Tag: economics

Questions Related to economics

Which of the following statement is true?

  1. In short run, some of the factors of production are fixed and other may vary.

  2. In short run, all the factors of production are fixed.

  3. In short run, all the factors of production are variable.

  4. In short run, there are no fixed factors of production.


Correct Option: A
Explanation:
Short run does not correspond to a specific time frame, rather is varies by the industry of operation, and sometimes it can even vary between different firms in the same industry. A firm is considered to be in the short run as long as at-least one factor of production is fixed. 

The term ______ is defined as that length of time over which the firm gets an opportunity to vary if need be the quantities of all its inputs.

  1. short run

  2. long run

  3. very short period

  4. all of the above


Correct Option: B
Explanation:
Long run does not correspond to a specific time frame, rather is varies by the industry of operation, and sometimes it can even vary between different firms in the same industry. A firm is considered to be in the long run when it has the opportunity to vary all factors of production.

In the long run production function all inputs are fixed.

  1. True

  2. False

  3. Partly true

  4. None of the above


Correct Option: B
Explanation:

In the long run all factors are variable as the firm has enough time and other resources to vary any of its factors of production.

In the long run _________. 

  1. all inputs, such as labour, equipment and offices or factories can be varied, and so total variable cost is equal to total cost since fixed cost is equal to zero

  2. all inputs except labour can be varied, and so total variable cost remains unchanged but fixed cost is equal to zero

  3. all inputs, such as labour, equipment and offices or factories can be varied, and so average fixed cost is lower

  4. All inputs such as labour, equipment and offices or factories can be varied, and so total variable and fixed cost are lower


Correct Option: A
Explanation:
In the long run all factors are varied. The proportion of inputs are scaled up or down in order to produce at the minimum efficiency scale (long run minimum average cost). Thus, in the long run the total cost is the total variable cost as there is no fixed cost involved.

Which of the following is an assumption in the Law of Variable Proportions?

  1. The Fixed Factor of production is scarce

  2. There are no perfect substitutes for the Fixed Factor

  3. Factors of Production can be used in any proportion

  4. All of the above


Correct Option: D

In a small scale rubber plant, factors of production like labour, material and capital are increased by 10% and output increases. It implies that the Firm is experiencing  ________.

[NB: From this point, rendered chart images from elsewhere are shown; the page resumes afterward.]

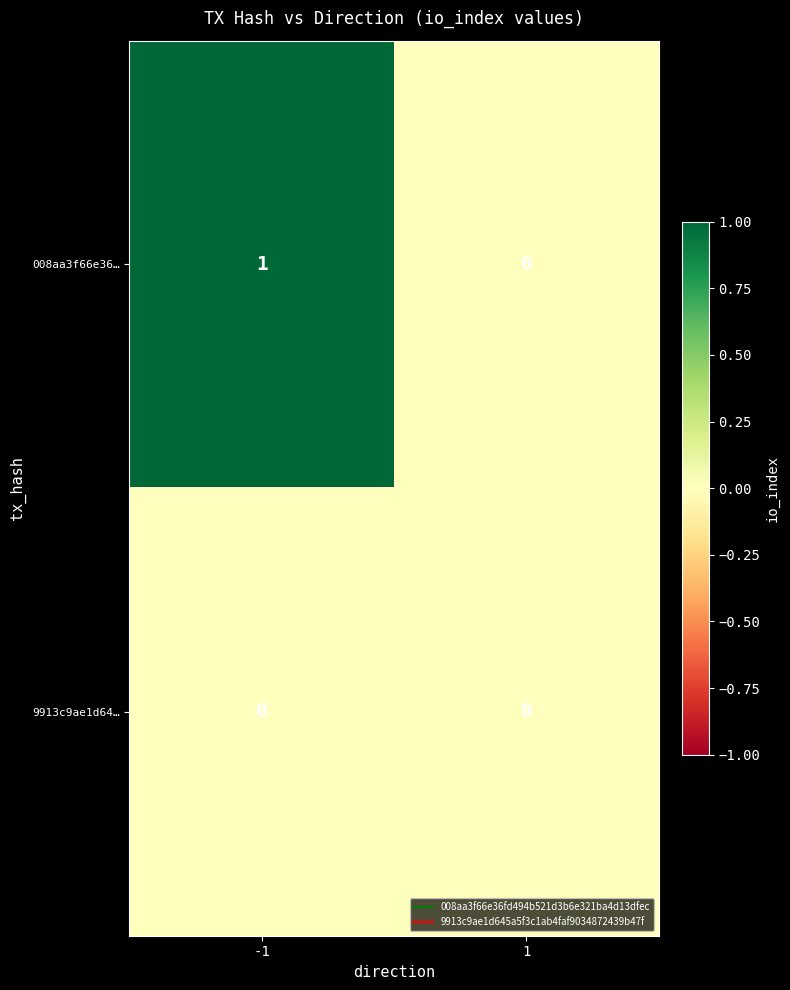

Reading left to right, what are all the values shown in this chart?

008aa3f66e36…: -1=1	1=0
9913c9ae1d64…: -1=0	1=0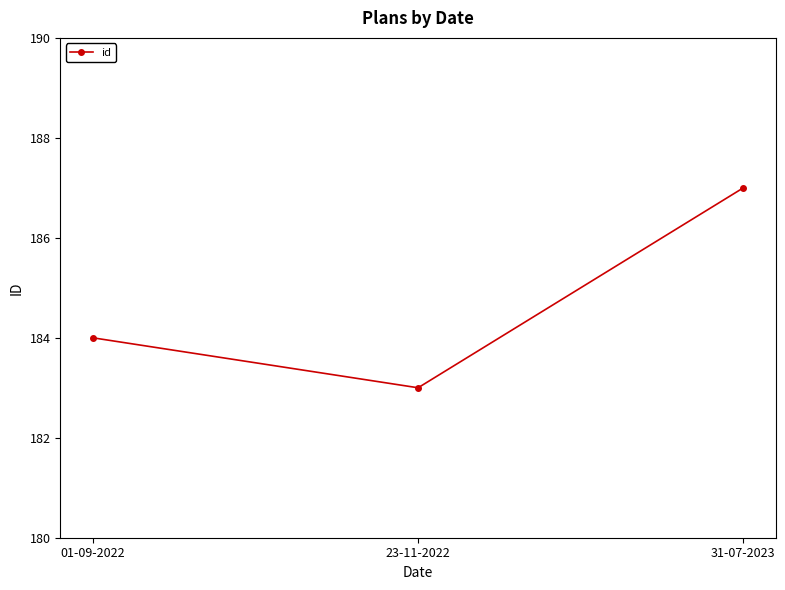

What is the difference between the maximum and second lowest values?

3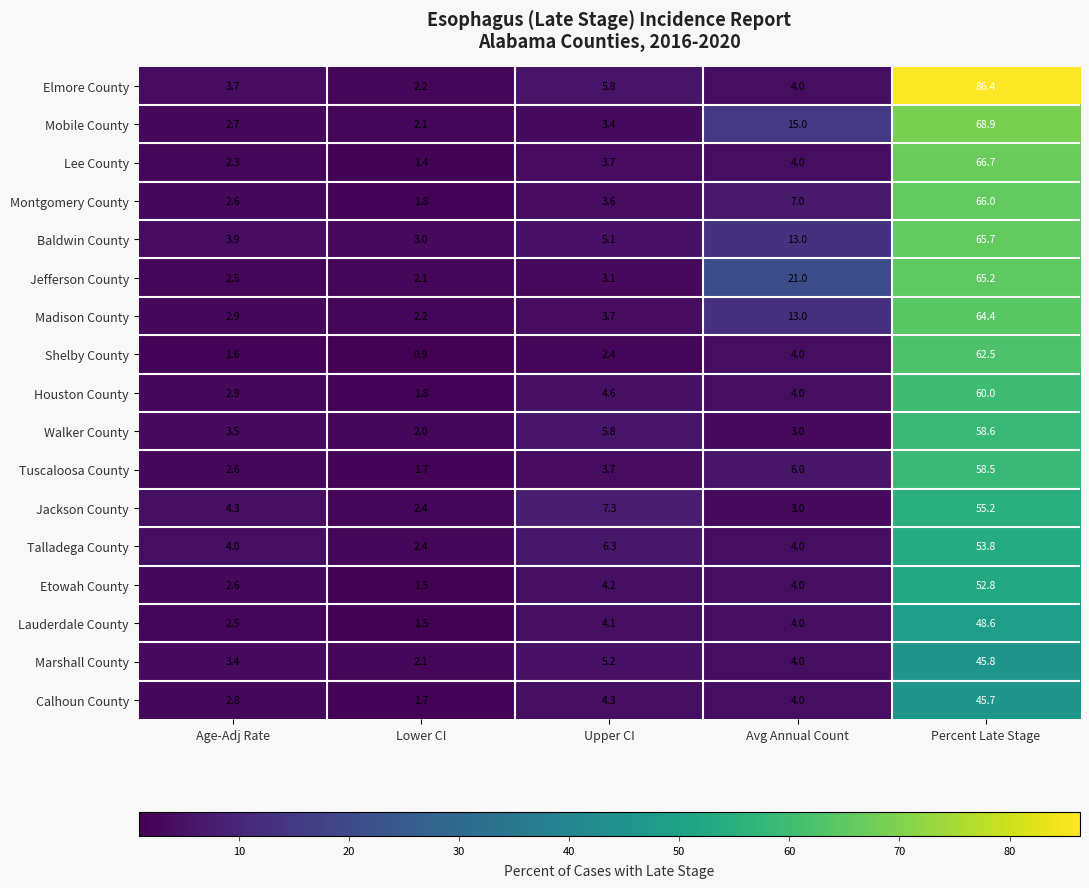

Count the number of categories in the chart.

5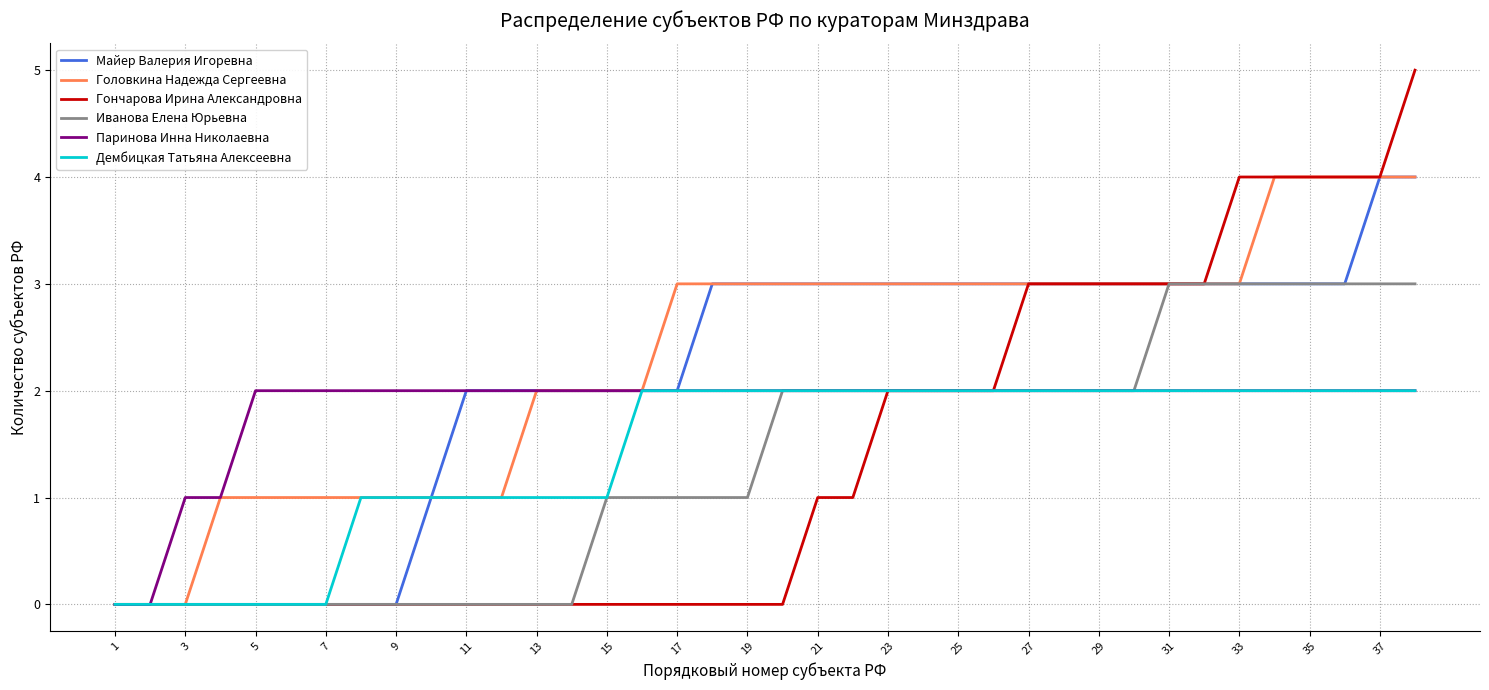

Which series has the largest total across all categories?

Головкина Надежда Сергеевна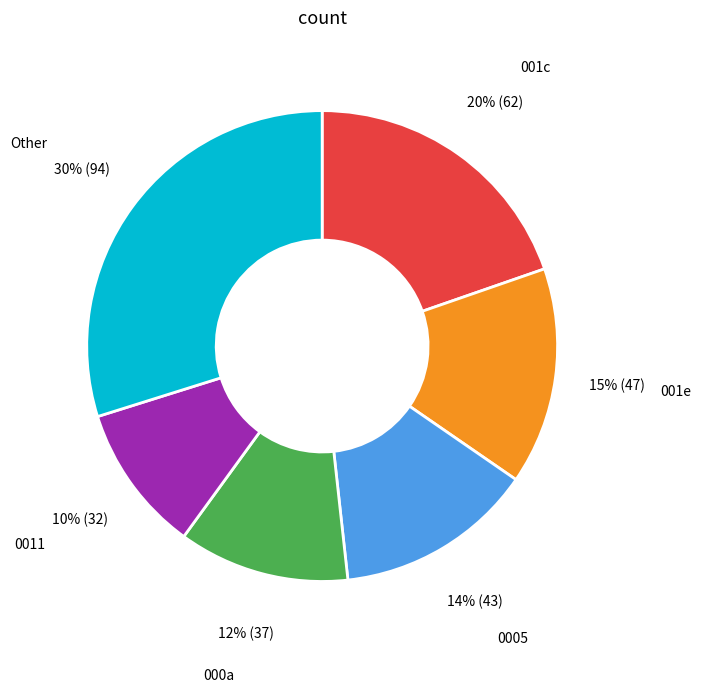

To the nearest percent, what is the average slice percentage?

17%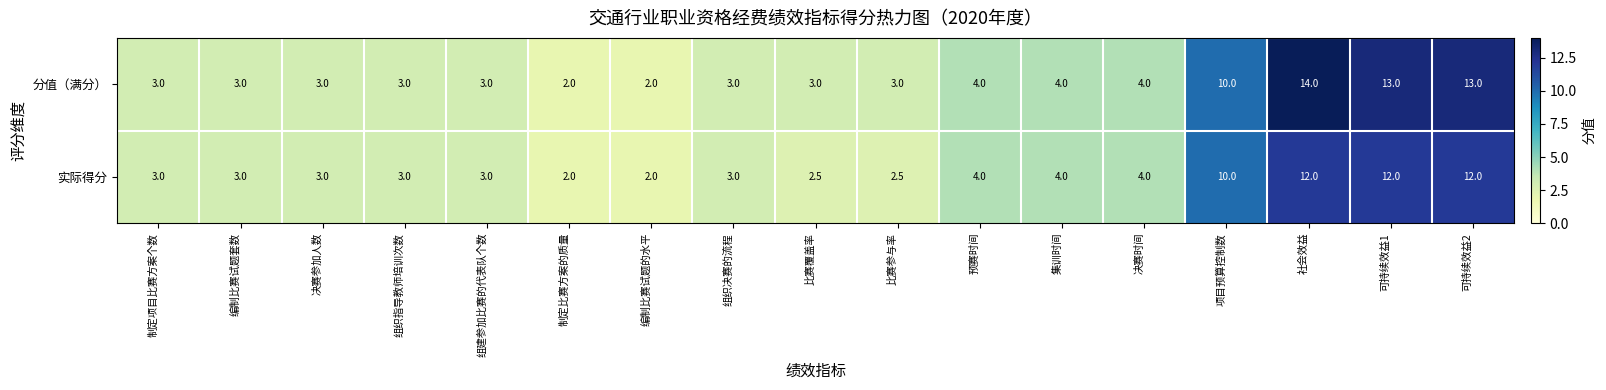

What is the approximate value of 分值（满分） at 可持续效益2?

13.0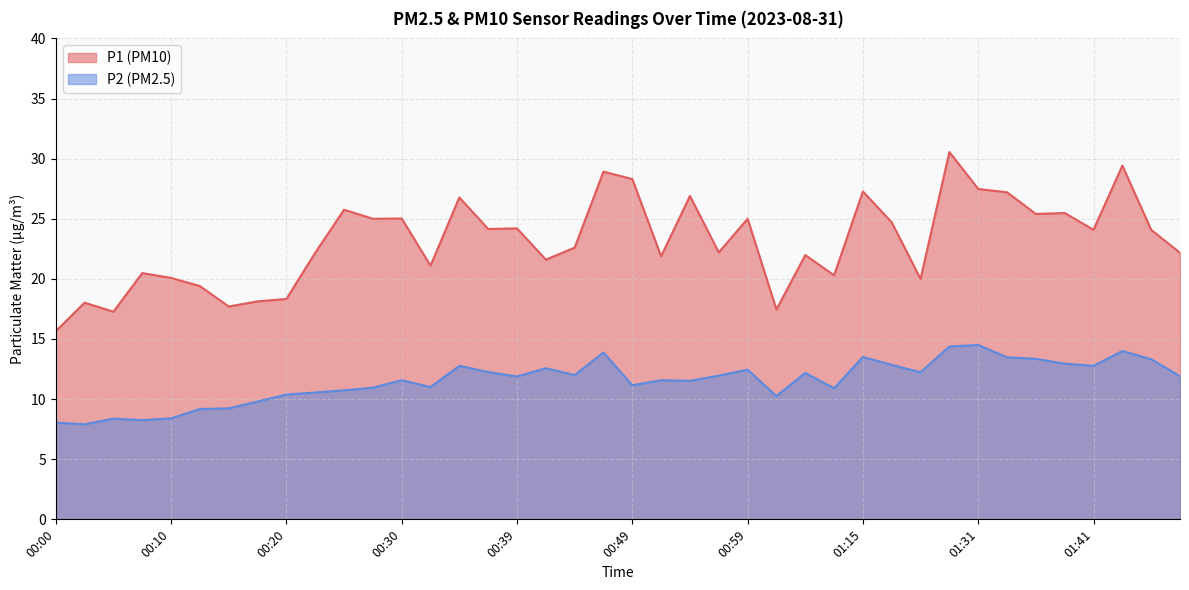

True or false: P2 and P1 cross at least once.

False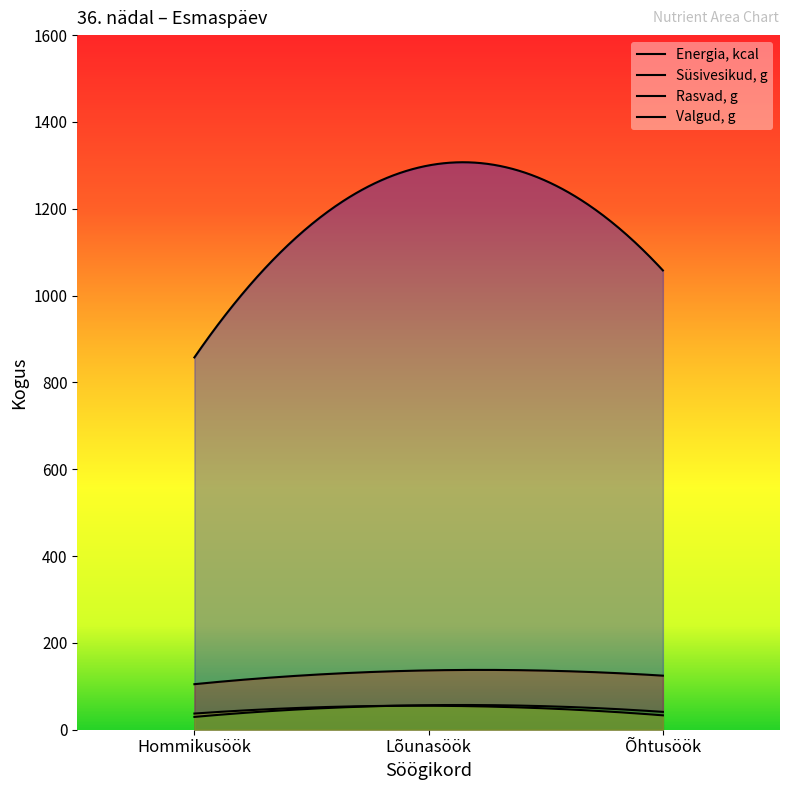

Which series changed the most between Lõunasöök and Õhtusöök?

Energia, kcal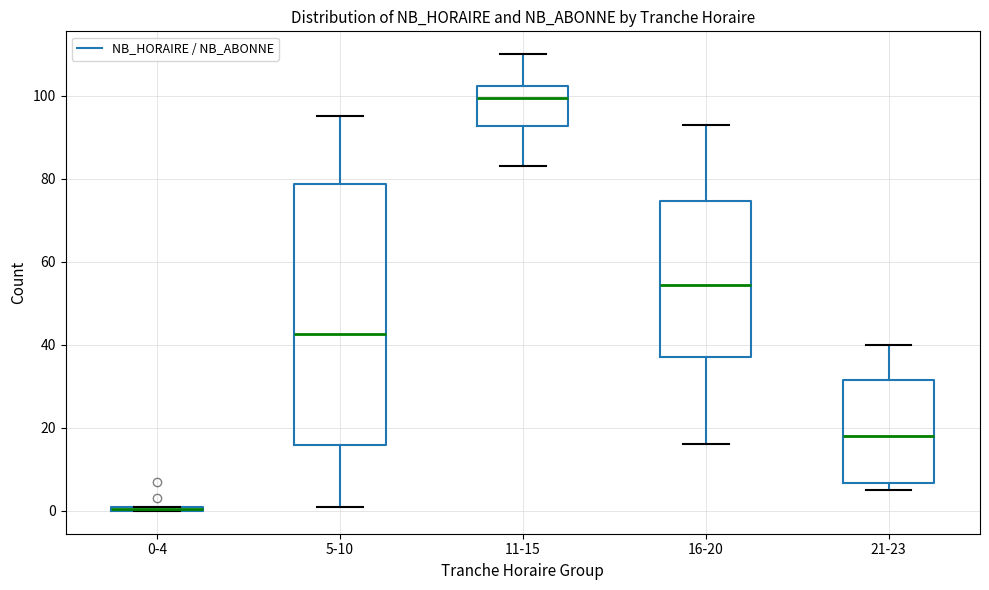

Where is the lower edge of the box for 5-10 on the y-axis? The values are not printed on the chart, so give them approximately, as read against the axis.

16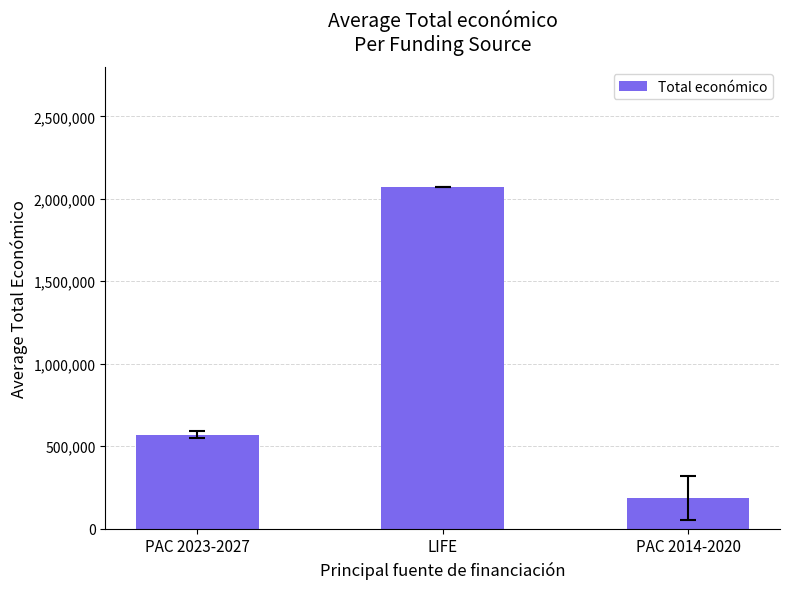

Reading left to right, transcribe all the data shown in this chart.

570604	2073206	186364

  1. Constant Returns to Scale

  2. Decreasing Returns to Scale

  3. Increasing Returns to Scale

  4. Increasing as well as decreasing


Correct Option: C
A firm can quit the industry in the short run.
  1. True

  2. False


Correct Option: B
Explanation:

Quitting is not possible in the short run because short run, by definition, is a period of time which is too short for the existing firms to quit the industry or for any new firms to enter the industry. Therefore, a firm can quit the industry only in the long run.

If the budget shows the government expenditure to be more than its revenue, it is a ___________ budget.

  1. surplus

  2. deficit

  3. balanced

  4. imbalanced


Correct Option: B
Explanation:

A budget deficit is an indicator of financial health in which expenditures exceed revenue. The term budget deficit is most commonly used to refer to government spending rather than business or individual spending, but can be applied to all of these entities.